When buildings are constructed, we usually have certain walls built within the building that check the flow of fire into the other safer parts of the building, when a fire breaks out. Hence, they were traditionally called as ‘Firewalls’. However, with our increasing dependence on computers and networks of computers for our business use, the threats we now face aren’t just fire. We have all sorts of threats like starting from the older and almost ubiquitous virus to SQL Slammers, DDOS and DOS attacks and a lot more. These bare threats are all over the netosphere and we won’t even know who is trying to intrude into our systems.
But when they do our businesses can be jeopardized.
A firewall, then, is a software (or even hardware, in some cases) that filters all traffic (as being instructed to) between your computer (or network of computers, in cases of businesses) and the Internet.

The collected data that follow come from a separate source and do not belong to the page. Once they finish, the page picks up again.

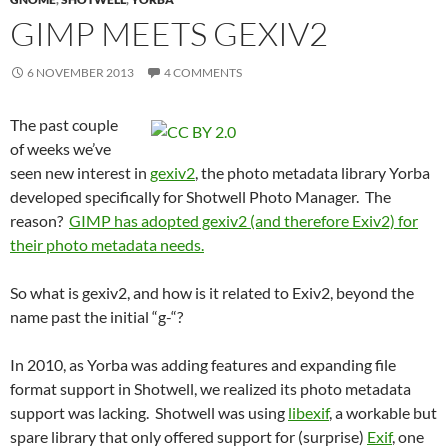
GIMP MEETS GEXIV2
6 NOVEMBER 2013
4 COMMENTS
The past couple
of weeks we’ve
seen new interest in
gexiv2
, the photo metadata library Yorba
developed specifically for Shotwell Photo Manager. The
reason?
GIMP has adopted gexiv2 (and therefore Exiv2) for
their photo metadata needs.
So what is gexiv2, and how is it related to Exiv2, beyond the
name past the initial “g-“?
In 2010, as Yorba was adding features and expanding file
format support in Shotwell, we realized its photo metadata
support was lacking. Shotwell was using
libexif
, a workable but
spare library that only offered support for (surprise)
Exif
, one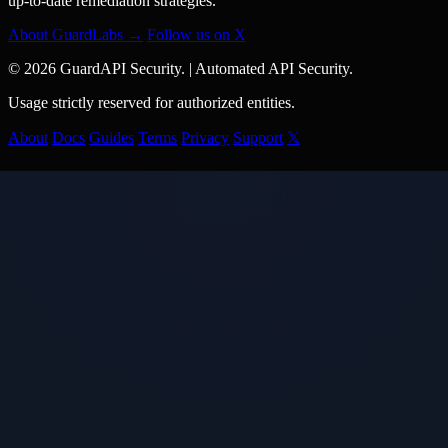
up-to-date remediation strategies.
About GuardLabs →
Follow us on X
© 2026 GuardAPI Security.
|
Automated API Security.
Usage strictly reserved for authorized entities.
About
Docs
Guides
Terms
Privacy
Support
𝕏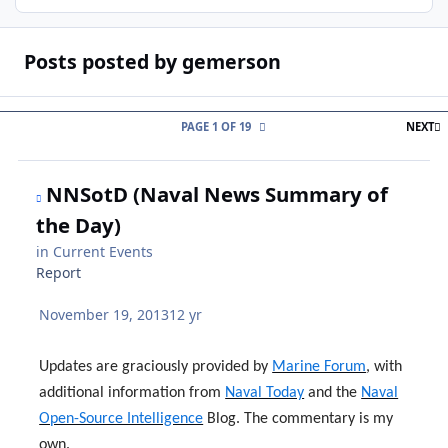
Posts posted by gemerson
L
PAGE 1 OF 19
NEXT
NNSotD (Naval News Summary of
the Day)
in
Current Events
Report
November 19, 2013
12 yr
Updates are graciously provided by
Marine Forum
, with
additional information from
Naval Today
and the
Naval
Open-Source Intelligence
Blog. The commentary is my
own.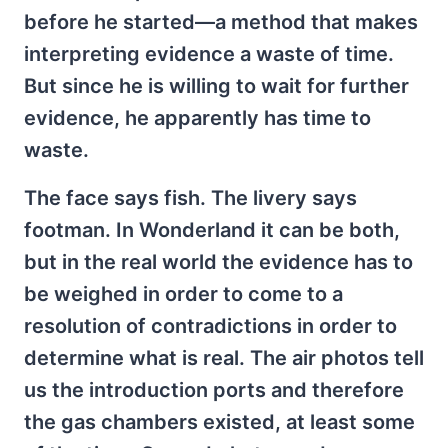
before he started—a method that makes
interpreting evidence a waste of time.
But since he is willing to wait for further
evidence, he apparently has time to
waste.
The face says fish. The livery says
footman. In Wonderland it can be both,
but in the real world the evidence has to
be weighed in order to come to a
resolution of contradictions in order to
determine what is real. The air photos tell
us the introduction ports and therefore
the gas chambers existed, at least some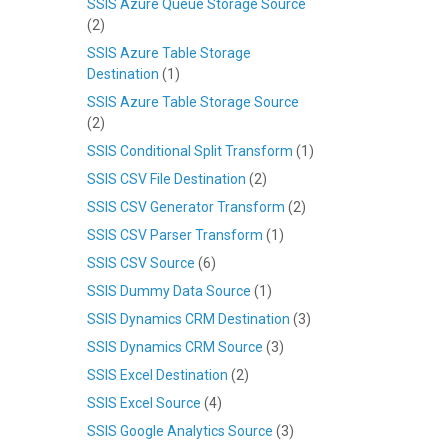
SSIS Azure Queue Storage Source
(2)
SSIS Azure Table Storage
Destination
(1)
SSIS Azure Table Storage Source
(2)
SSIS Conditional Split Transform
(1)
SSIS CSV File Destination
(2)
SSIS CSV Generator Transform
(2)
SSIS CSV Parser Transform
(1)
SSIS CSV Source
(6)
SSIS Dummy Data Source
(1)
SSIS Dynamics CRM Destination
(3)
SSIS Dynamics CRM Source
(3)
SSIS Excel Destination
(2)
SSIS Excel Source
(4)
SSIS Google Analytics Source
(3)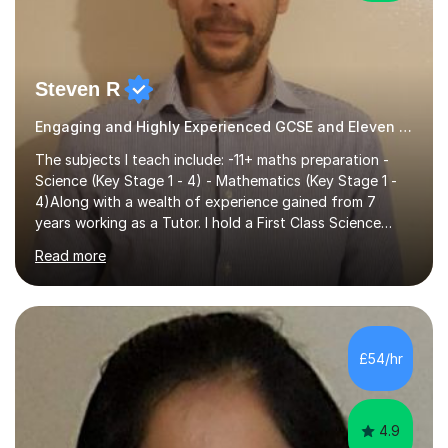
Steven R
Engaging and Highly Experienced GCSE and Eleven Plus Primary Tutor
The subjects I teach include: -11+ maths preparation -
Science (Key Stage 1 - 4) - Mathematics (Key Stage 1 -
4)Along with a wealth of experience gained from 7
years working as a Tutor. I hold a First Class Science
Education degree from a top university along with a
Read more
Masters in Computing.Throughout my time providing
private tuition services I have had the opportunity to
assist students from all over the country. Experiencing
the large variety of learning styles and individual
requirements of the students I have worked with has
£54/hr
provided me with the in-depth knowledge and skills that
enable me to...
4.9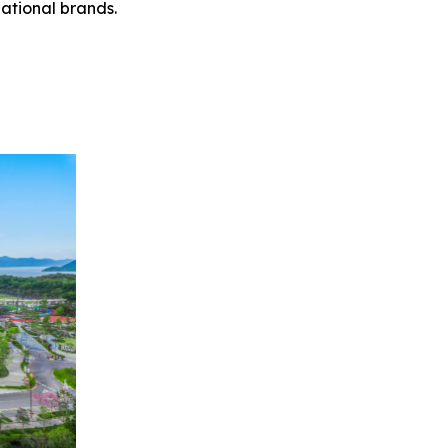
ational brands.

Firewalls are indeed important and everyone who is online must strive to have some kind of firewall protection.
Remember that the firewalls do come with the default settings and after installation, you just tweak the settings as you deem appropriate. You could pick and choose as to what kind of traffic you would like to allow within your network and what you would like to keep out. Once you do this, your firewall works around the clock like a devoted sentry and protects your computers/network from the above mentioned threats.
Firewalls are a must-have for every small business owner out there to safeguard and protect businesses. However, you can’t be too sure of just a few forms of network security. Your business’s network security policy must be as wholesome as possible because the Internet is not always the only source of malicious threats and such like. Say, the use of portable devices like thumb drives, CDs and laptops can also wreak havoc with a network.